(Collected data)
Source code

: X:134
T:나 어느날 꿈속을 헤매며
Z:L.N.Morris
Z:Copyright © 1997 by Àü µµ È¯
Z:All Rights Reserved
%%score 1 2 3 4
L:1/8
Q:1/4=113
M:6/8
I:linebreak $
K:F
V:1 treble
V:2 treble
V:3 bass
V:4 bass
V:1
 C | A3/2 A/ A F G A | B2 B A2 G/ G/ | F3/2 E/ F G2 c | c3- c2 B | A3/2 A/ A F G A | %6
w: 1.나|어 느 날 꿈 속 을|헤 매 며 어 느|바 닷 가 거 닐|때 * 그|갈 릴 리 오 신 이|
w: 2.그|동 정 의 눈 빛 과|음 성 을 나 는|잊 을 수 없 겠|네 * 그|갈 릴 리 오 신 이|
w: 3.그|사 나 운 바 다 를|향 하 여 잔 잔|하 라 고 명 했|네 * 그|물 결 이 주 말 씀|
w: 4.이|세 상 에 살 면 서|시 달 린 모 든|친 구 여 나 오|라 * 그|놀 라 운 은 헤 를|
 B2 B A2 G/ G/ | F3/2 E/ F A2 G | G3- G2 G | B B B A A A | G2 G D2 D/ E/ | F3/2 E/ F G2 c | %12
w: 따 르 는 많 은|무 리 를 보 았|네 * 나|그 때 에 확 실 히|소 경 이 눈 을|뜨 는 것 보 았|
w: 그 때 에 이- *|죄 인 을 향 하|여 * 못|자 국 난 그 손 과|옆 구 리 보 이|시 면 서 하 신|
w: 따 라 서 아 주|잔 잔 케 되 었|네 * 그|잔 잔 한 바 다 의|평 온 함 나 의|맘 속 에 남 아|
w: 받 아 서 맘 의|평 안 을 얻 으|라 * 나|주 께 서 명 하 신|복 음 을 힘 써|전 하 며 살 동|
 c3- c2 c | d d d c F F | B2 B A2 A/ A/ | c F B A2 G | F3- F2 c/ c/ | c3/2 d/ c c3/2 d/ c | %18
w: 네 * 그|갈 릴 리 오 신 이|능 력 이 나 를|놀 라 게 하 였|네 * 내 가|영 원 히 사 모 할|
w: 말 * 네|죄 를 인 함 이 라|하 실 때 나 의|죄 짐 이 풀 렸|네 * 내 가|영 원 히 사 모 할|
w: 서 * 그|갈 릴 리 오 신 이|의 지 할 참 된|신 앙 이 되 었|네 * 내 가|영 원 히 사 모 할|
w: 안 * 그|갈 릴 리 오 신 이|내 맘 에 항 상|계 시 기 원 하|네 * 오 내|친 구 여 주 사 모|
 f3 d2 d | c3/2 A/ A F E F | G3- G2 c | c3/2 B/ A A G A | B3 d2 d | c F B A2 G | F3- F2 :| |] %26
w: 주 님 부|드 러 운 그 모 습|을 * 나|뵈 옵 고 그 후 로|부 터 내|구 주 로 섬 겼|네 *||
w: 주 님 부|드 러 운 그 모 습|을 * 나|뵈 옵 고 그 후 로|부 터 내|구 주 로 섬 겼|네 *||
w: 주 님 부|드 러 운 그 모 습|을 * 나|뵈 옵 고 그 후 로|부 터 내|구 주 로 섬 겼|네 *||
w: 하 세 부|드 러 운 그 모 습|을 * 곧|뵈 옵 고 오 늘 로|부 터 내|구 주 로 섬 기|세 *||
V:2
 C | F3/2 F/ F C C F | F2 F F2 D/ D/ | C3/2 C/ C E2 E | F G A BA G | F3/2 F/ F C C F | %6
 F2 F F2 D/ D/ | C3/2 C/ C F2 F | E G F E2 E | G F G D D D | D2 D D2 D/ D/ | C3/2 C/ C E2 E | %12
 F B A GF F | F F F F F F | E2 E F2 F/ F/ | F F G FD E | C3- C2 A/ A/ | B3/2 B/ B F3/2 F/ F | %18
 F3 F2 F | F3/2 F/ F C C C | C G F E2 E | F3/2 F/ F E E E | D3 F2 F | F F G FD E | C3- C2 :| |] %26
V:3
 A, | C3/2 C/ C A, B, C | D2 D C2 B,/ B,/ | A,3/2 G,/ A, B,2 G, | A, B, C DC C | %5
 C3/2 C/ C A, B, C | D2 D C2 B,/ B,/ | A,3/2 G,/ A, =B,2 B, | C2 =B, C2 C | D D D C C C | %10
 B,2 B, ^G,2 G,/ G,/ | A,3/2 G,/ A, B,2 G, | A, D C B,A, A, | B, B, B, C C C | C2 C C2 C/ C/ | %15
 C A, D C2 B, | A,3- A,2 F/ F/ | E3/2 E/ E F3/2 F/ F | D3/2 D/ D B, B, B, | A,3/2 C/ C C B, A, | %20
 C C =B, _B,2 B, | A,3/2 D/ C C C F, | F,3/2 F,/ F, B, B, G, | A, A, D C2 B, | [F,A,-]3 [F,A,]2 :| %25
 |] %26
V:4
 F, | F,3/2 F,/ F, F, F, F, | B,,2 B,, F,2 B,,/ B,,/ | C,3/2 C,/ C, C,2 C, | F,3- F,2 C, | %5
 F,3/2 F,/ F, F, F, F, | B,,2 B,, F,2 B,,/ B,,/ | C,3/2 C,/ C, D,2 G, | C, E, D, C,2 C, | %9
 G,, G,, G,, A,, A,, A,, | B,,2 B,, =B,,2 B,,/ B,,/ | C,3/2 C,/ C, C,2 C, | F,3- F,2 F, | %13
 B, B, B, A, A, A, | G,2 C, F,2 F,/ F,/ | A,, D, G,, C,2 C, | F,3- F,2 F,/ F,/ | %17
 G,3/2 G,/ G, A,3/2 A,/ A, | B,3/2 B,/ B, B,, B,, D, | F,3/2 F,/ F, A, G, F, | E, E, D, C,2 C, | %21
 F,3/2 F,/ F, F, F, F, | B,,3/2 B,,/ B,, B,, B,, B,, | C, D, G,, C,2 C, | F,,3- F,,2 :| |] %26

● **ASSIGNMENT**
Your reply should consist of all the records, restated exactly.

● **OUTPUT**
Source code

: X:134
T:나 어느날 꿈속을 헤매며
Z:L.N.Morris
Z:Copyright © 1997 by Àü µµ È¯
Z:All Rights Reserved
%%score 1 2 3 4
L:1/8
Q:1/4=113
M:6/8
I:linebreak $
K:F
V:1 treble
V:2 treble
V:3 bass
V:4 bass
V:1
 C | A3/2 A/ A F G A | B2 B A2 G/ G/ | F3/2 E/ F G2 c | c3- c2 B | A3/2 A/ A F G A | %6
w: 1.나|어 느 날 꿈 속 을|헤 매 며 어 느|바 닷 가 거 닐|때 * 그|갈 릴 리 오 신 이|
w: 2.그|동 정 의 눈 빛 과|음 성 을 나 는|잊 을 수 없 겠|네 * 그|갈 릴 리 오 신 이|
w: 3.그|사 나 운 바 다 를|향 하 여 잔 잔|하 라 고 명 했|네 * 그|물 결 이 주 말 씀|
w: 4.이|세 상 에 살 면 서|시 달 린 모 든|친 구 여 나 오|라 * 그|놀 라 운 은 헤 를|
 B2 B A2 G/ G/ | F3/2 E/ F A2 G | G3- G2 G | B B B A A A | G2 G D2 D/ E/ | F3/2 E/ F G2 c | %12
w: 따 르 는 많 은|무 리 를 보 았|네 * 나|그 때 에 확 실 히|소 경 이 눈 을|뜨 는 것 보 았|
w: 그 때 에 이- *|죄 인 을 향 하|여 * 못|자 국 난 그 손 과|옆 구 리 보 이|시 면 서 하 신|
w: 따 라 서 아 주|잔 잔 케 되 었|네 * 그|잔 잔 한 바 다 의|평 온 함 나 의|맘 속 에 남 아|
w: 받 아 서 맘 의|평 안 을 얻 으|라 * 나|주 께 서 명 하 신|복 음 을 힘 써|전 하 며 살 동|
 c3- c2 c | d d d c F F | B2 B A2 A/ A/ | c F B A2 G | F3- F2 c/ c/ | c3/2 d/ c c3/2 d/ c | %18
w: 네 * 그|갈 릴 리 오 신 이|능 력 이 나 를|놀 라 게 하 였|네 * 내 가|영 원 히 사 모 할|
w: 말 * 네|죄 를 인 함 이 라|하 실 때 나 의|죄 짐 이 풀 렸|네 * 내 가|영 원 히 사 모 할|
w: 서 * 그|갈 릴 리 오 신 이|의 지 할 참 된|신 앙 이 되 었|네 * 내 가|영 원 히 사 모 할|
w: 안 * 그|갈 릴 리 오 신 이|내 맘 에 항 상|계 시 기 원 하|네 * 오 내|친 구 여 주 사 모|
 f3 d2 d | c3/2 A/ A F E F | G3- G2 c | c3/2 B/ A A G A | B3 d2 d | c F B A2 G | F3- F2 :| |] %26
w: 주 님 부|드 러 운 그 모 습|을 * 나|뵈 옵 고 그 후 로|부 터 내|구 주 로 섬 겼|네 *||
w: 주 님 부|드 러 운 그 모 습|을 * 나|뵈 옵 고 그 후 로|부 터 내|구 주 로 섬 겼|네 *||
w: 주 님 부|드 러 운 그 모 습|을 * 나|뵈 옵 고 그 후 로|부 터 내|구 주 로 섬 겼|네 *||
w: 하 세 부|드 러 운 그 모 습|을 * 곧|뵈 옵 고 오 늘 로|부 터 내|구 주 로 섬 기|세 *||
V:2
 C | F3/2 F/ F C C F | F2 F F2 D/ D/ | C3/2 C/ C E2 E | F G A BA G | F3/2 F/ F C C F | %6
 F2 F F2 D/ D/ | C3/2 C/ C F2 F | E G F E2 E | G F G D D D | D2 D D2 D/ D/ | C3/2 C/ C E2 E | %12
 F B A GF F | F F F F F F | E2 E F2 F/ F/ | F F G FD E | C3- C2 A/ A/ | B3/2 B/ B F3/2 F/ F | %18
 F3 F2 F | F3/2 F/ F C C C | C G F E2 E | F3/2 F/ F E E E | D3 F2 F | F F G FD E | C3- C2 :| |] %26
V:3
 A, | C3/2 C/ C A, B, C | D2 D C2 B,/ B,/ | A,3/2 G,/ A, B,2 G, | A, B, C DC C | %5
 C3/2 C/ C A, B, C | D2 D C2 B,/ B,/ | A,3/2 G,/ A, =B,2 B, | C2 =B, C2 C | D D D C C C | %10
 B,2 B, ^G,2 G,/ G,/ | A,3/2 G,/ A, B,2 G, | A, D C B,A, A, | B, B, B, C C C | C2 C C2 C/ C/ | %15
 C A, D C2 B, | A,3- A,2 F/ F/ | E3/2 E/ E F3/2 F/ F | D3/2 D/ D B, B, B, | A,3/2 C/ C C B, A, | %20
 C C =B, _B,2 B, | A,3/2 D/ C C C F, | F,3/2 F,/ F, B, B, G, | A, A, D C2 B, | [F,A,-]3 [F,A,]2 :| %25
 |] %26
V:4
 F, | F,3/2 F,/ F, F, F, F, | B,,2 B,, F,2 B,,/ B,,/ | C,3/2 C,/ C, C,2 C, | F,3- F,2 C, | %5
 F,3/2 F,/ F, F, F, F, | B,,2 B,, F,2 B,,/ B,,/ | C,3/2 C,/ C, D,2 G, | C, E, D, C,2 C, | %9
 G,, G,, G,, A,, A,, A,, | B,,2 B,, =B,,2 B,,/ B,,/ | C,3/2 C,/ C, C,2 C, | F,3- F,2 F, | %13
 B, B, B, A, A, A, | G,2 C, F,2 F,/ F,/ | A,, D, G,, C,2 C, | F,3- F,2 F,/ F,/ | %17
 G,3/2 G,/ G, A,3/2 A,/ A, | B,3/2 B,/ B, B,, B,, D, | F,3/2 F,/ F, A, G, F, | E, E, D, C,2 C, | %21
 F,3/2 F,/ F, F, F, F, | B,,3/2 B,,/ B,, B,, B,, B,, | C, D, G,, C,2 C, | F,,3- F,,2 :| |] %26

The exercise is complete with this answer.